**AVAILABLE RECORDS**.

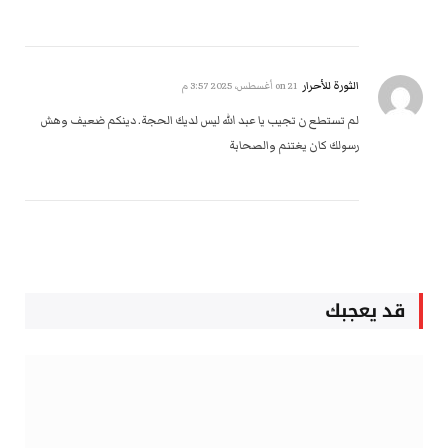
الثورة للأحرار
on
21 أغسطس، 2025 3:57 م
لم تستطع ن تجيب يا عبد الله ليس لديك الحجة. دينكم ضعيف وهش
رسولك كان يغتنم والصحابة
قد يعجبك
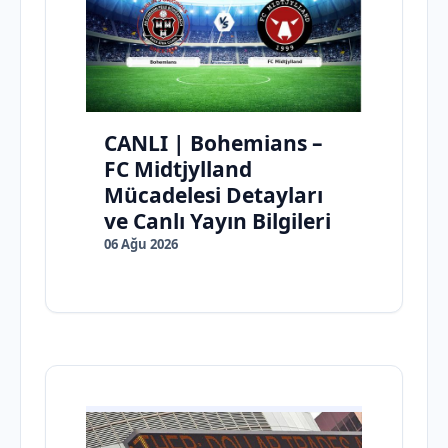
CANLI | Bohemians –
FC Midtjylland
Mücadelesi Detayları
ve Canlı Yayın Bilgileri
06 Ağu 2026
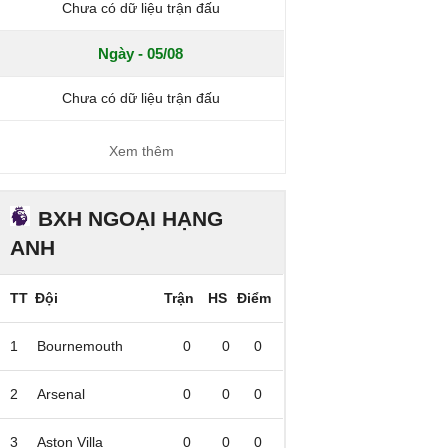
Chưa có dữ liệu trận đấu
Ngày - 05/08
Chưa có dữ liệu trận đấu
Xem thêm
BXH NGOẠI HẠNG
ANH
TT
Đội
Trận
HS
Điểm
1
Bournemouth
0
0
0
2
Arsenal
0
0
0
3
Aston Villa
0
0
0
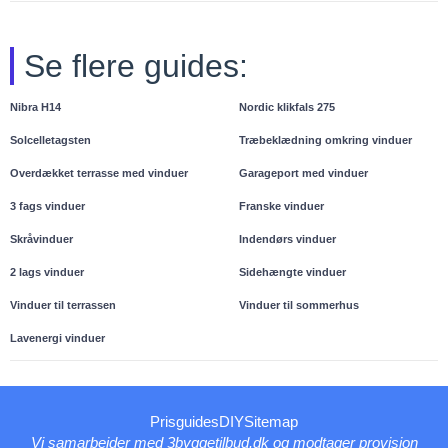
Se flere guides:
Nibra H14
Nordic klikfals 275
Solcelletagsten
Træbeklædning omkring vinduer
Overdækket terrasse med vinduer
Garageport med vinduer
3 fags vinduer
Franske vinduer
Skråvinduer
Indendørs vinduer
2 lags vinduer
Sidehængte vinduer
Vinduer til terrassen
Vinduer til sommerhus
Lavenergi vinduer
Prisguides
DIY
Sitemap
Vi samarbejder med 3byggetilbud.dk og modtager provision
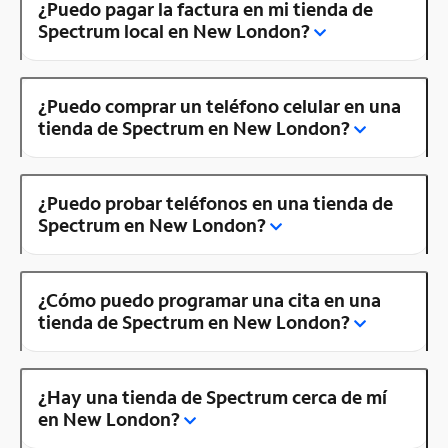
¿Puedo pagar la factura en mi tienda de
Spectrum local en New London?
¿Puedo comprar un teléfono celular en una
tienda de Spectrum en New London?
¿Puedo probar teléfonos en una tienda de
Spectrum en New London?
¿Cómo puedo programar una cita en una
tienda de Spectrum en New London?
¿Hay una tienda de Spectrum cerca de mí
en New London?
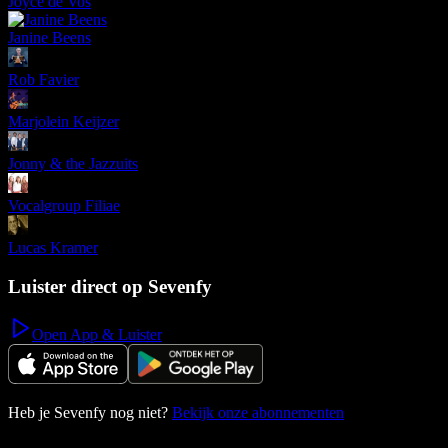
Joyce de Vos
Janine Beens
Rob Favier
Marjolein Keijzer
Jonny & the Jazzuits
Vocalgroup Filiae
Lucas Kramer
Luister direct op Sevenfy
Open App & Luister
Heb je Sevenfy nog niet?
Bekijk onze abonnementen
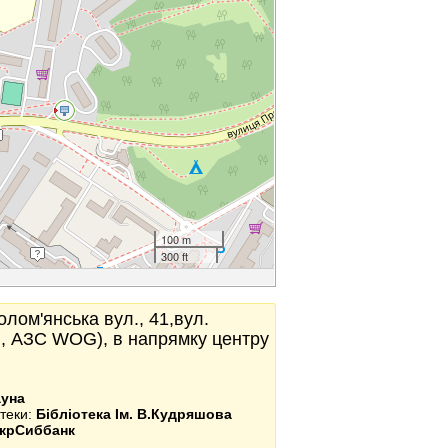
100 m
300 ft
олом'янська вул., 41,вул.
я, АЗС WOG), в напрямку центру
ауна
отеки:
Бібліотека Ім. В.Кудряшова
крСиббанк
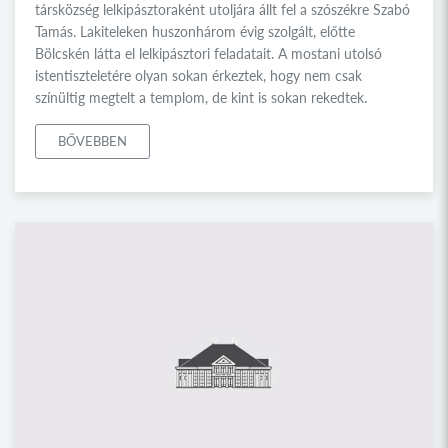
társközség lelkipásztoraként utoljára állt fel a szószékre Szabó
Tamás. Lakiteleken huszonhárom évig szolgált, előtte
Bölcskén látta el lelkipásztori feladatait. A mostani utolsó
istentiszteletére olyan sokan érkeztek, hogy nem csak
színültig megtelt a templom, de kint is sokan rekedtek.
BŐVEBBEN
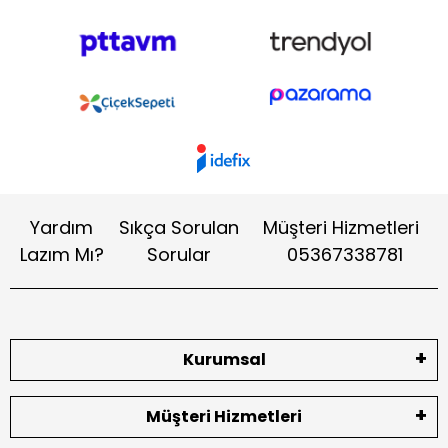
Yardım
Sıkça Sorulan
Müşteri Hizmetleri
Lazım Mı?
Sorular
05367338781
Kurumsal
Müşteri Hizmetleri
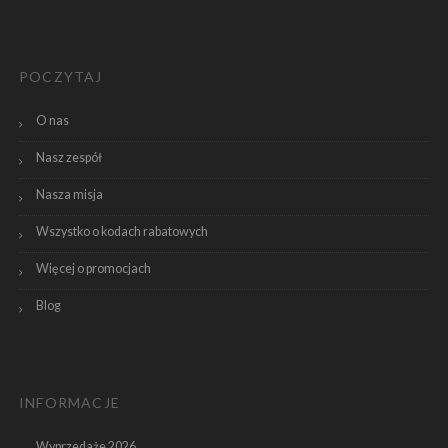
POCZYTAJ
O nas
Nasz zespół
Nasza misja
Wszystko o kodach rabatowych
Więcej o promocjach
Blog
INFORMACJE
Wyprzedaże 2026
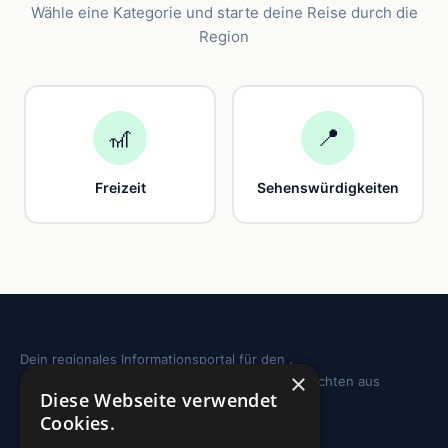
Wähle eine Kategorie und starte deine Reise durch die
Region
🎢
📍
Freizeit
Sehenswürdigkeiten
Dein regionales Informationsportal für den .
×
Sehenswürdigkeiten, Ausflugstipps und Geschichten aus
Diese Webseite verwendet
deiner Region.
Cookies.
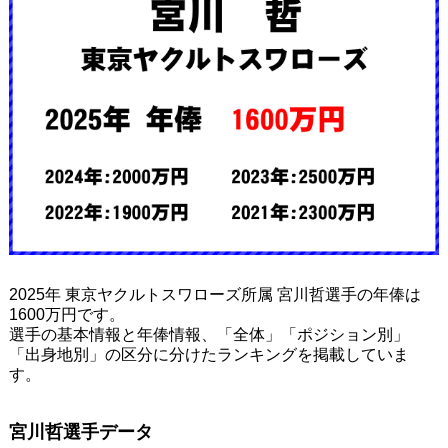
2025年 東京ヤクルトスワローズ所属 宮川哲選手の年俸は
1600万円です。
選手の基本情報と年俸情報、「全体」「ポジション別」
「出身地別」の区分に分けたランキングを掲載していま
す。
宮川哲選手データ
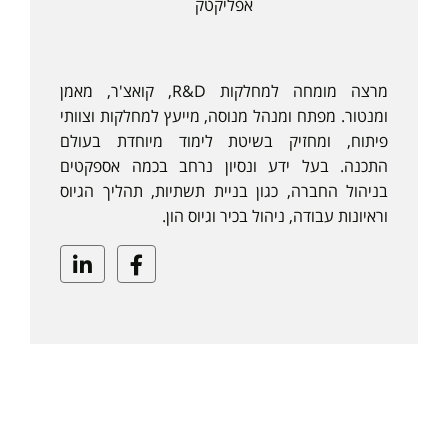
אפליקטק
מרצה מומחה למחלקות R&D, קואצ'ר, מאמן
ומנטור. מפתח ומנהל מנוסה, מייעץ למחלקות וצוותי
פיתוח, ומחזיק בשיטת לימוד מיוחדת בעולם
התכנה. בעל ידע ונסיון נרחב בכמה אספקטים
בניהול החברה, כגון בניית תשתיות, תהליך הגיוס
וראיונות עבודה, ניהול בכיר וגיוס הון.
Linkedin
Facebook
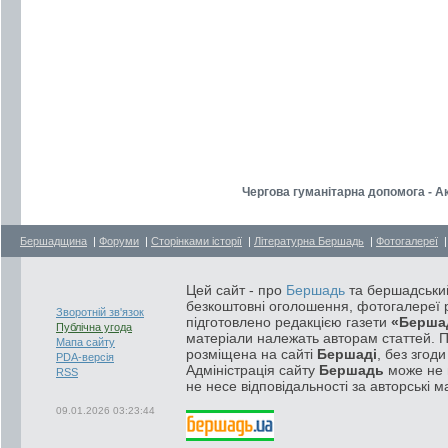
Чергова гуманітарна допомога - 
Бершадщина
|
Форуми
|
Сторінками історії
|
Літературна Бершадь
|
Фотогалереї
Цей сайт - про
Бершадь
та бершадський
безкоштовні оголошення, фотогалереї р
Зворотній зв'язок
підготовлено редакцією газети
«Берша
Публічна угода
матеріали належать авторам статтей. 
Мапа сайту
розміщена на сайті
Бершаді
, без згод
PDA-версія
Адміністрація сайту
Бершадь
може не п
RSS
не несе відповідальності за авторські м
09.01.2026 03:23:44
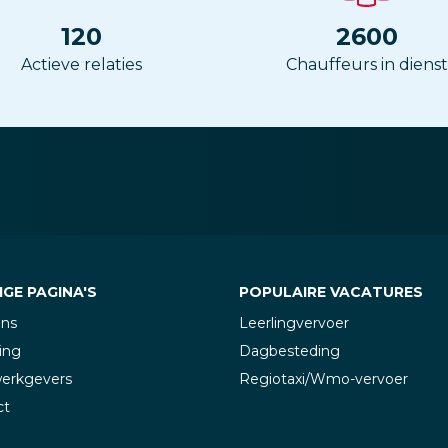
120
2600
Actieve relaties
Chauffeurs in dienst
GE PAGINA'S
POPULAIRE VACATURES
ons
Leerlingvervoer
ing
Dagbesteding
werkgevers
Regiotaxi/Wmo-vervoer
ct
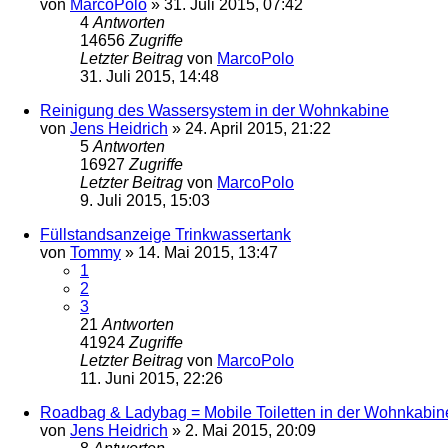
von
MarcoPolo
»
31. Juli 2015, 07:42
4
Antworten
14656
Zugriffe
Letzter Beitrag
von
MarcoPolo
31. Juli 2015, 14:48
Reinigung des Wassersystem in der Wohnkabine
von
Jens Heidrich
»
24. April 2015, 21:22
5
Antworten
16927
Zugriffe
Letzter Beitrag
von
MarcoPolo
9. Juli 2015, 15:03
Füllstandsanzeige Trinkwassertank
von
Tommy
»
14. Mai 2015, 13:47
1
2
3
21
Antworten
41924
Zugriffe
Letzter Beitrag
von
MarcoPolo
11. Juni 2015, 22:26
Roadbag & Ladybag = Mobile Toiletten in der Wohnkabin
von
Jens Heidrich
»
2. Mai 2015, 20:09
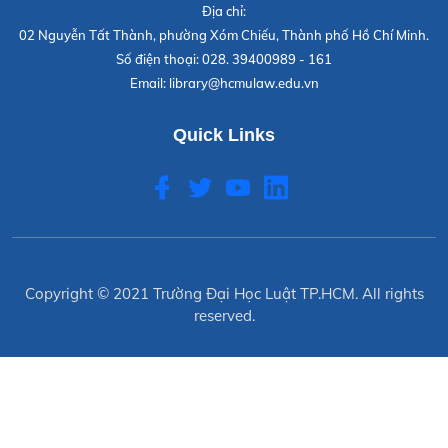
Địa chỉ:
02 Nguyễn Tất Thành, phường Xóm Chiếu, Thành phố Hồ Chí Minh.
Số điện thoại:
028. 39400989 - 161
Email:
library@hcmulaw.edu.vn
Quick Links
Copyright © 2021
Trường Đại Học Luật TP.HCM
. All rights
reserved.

**WRITTEN TASK**. Would you set down the listing exactly, omitting pictures?

**COMPLETED TASK**.
الثورة للأحرار
on
21 أغسطس، 2025 3:57 م
لم تستطع ن تجيب يا عبد الله ليس لديك الحجة. دينكم ضعيف وهش
رسولك كان يغتنم والصحابة
قد يعجبك
CANLI | Bohemians –
FC Midtjylland
Mücadelesi Detayları
ve Canlı Yayın Bilgileri
06 Ağu 2026
Chưa có dữ liệu trận đấu
Ngày - 05/08
Chưa có dữ liệu trận đấu
Xem thêm
BXH NGOẠI HẠNG
ANH
TT
Đội
Trận
HS
Điểm
1
Bournemouth
0
0
0
2
Arsenal
0
0
0
3
Aston Villa
0
0
0
Se flere guides:
Nibra H14
Nordic klikfals 275
Solcelletagsten
Træbeklædning omkring vinduer
Overdækket terrasse med vinduer
Garageport med vinduer
3 fags vinduer
Franske vinduer
Skråvinduer
Indendørs vinduer
2 lags vinduer
Sidehængte vinduer
Vinduer til terrassen
Vinduer til sommerhus
Lavenergi vinduer
Prisguides
DIY
Sitemap
Vi samarbejder med 3byggetilbud.dk og modtager provision
¿Puedo pagar la factura en mi tienda de
Spectrum local en New London?
¿Puedo comprar un teléfono celular en una
tienda de Spectrum en New London?
¿Puedo probar teléfonos en una tienda de
Spectrum en New London?
¿Cómo puedo programar una cita en una
tienda de Spectrum en New London?
¿Hay una tienda de Spectrum cerca de mí
en New London?
Joyce de Vos
Janine Beens
Rob Favier
Marjolein Keijzer
Jonny & the Jazzuits
Vocalgroup Filiae
Lucas Kramer
Luister direct op Sevenfy
Open App & Luister
Heb je Sevenfy nog niet?
Bekijk onze abonnementen
100 m
300 ft
олом'янська вул., 41,вул.
я, АЗС WOG), в напрямку центру
ауна
отеки:
Бібліотека Ім. В.Кудряшова
крСиббанк
társközség lelkipásztoraként utoljára állt fel a szószékre Szabó
Tamás. Lakiteleken huszonhárom évig szolgált, előtte
Bölcskén látta el lelkipásztori feladatait. A mostani utolsó
istentiszteletére olyan sokan érkeztek, hogy nem csak
színültig megtelt a templom, de kint is sokan rekedtek.
BŐVEBBEN
Yardım
Sıkça Sorulan
Müşteri Hizmetleri
Lazım Mı?
Sorular
05367338781
Kurumsal
Müşteri Hizmetleri
POCZYTAJ
O nas
Nasz zespół
Nasza misja
Wszystko o kodach rabatowych
Więcej o promocjach
Blog
INFORMACJE
Wyprzedaże 2026
Wähle eine Kategorie und starte deine Reise durch die
Region
🎢
📍
Freizeit
Sehenswürdigkeiten
Dein regionales Informationsportal für den .
×
Sehenswürdigkeiten, Ausflugstipps und Geschichten aus
Diese Webseite verwendet
deiner Region.
Cookies.
2025年 東京ヤクルトスワローズ所属 宮川哲選手の年俸は
1600万円です。
選手の基本情報と年俸情報、「全体」「ポジション別」
「出身地別」の区分に分けたランキングを掲載していま
す。
宮川哲選手データ
אפליקטק
מרצה מומחה למחלקות R&D, קואצ'ר, מאמן
ומנטור. מפתח ומנהל מנוסה, מייעץ למחלקות וצוותי
פיתוח, ומחזיק בשיטת לימוד מיוחדת בעולם
התכנה. בעל ידע ונסיון נרחב בכמה אספקטים
בניהול החברה, כגון בניית תשתיות, תהליך הגיוס
וראיונות עבודה, ניהול בכיר וגיוס הון.
Linkedin
Facebook
Чергова гуманітарна допомога - 
Бершадщина
|
Форуми
|
Сторінками історії
|
Літературна Бершадь
|
Фотогалереї
Цей сайт - про
Бершадь
та бершадський
безкоштовні оголошення, фотогалереї р
Зворотній зв'язок
підготовлено редакцією газети
«Берша
Публічна угода
матеріали належать авторам статтей. 
Мапа сайту
розміщена на сайті
Бершаді
, без згод
PDA-версія
Адміністрація сайту
Бершадь
може не п
RSS
не несе відповідальності за авторські м
09.01.2026 03:23:44
120
2600
Actieve relaties
Chauffeurs in dienst
GE PAGINA'S
POPULAIRE VACATURES
ons
Leerlingvervoer
ing
Dagbesteding
werkgevers
Regiotaxi/Wmo-vervoer
ct
von
MarcoPolo
»
31. Juli 2015, 07:42
4
Antworten
14656
Zugriffe
Letzter Beitrag
von
MarcoPolo
31. Juli 2015, 14:48
Reinigung des Wassersystem in der Wohnkabine
von
Jens Heidrich
»
24. April 2015, 21:22
5
Antworten
16927
Zugriffe
Letzter Beitrag
von
MarcoPolo
9. Juli 2015, 15:03
Füllstandsanzeige Trinkwassertank
von
Tommy
»
14. Mai 2015, 13:47
1
2
3
21
Antworten
41924
Zugriffe
Letzter Beitrag
von
MarcoPolo
11. Juni 2015, 22:26
Roadbag & Ladybag = Mobile Toiletten in der Wohnkabin
von
Jens Heidrich
»
2. Mai 2015, 20:09
Địa chỉ:
02 Nguyễn Tất Thành, phường Xóm Chiếu, Thành phố Hồ Chí Minh.
Số điện thoại:
028. 39400989 - 161
Email:
library@hcmulaw.edu.vn
Quick Links
Copyright © 2021
Trường Đại Học Luật TP.HCM
. All rights
reserved.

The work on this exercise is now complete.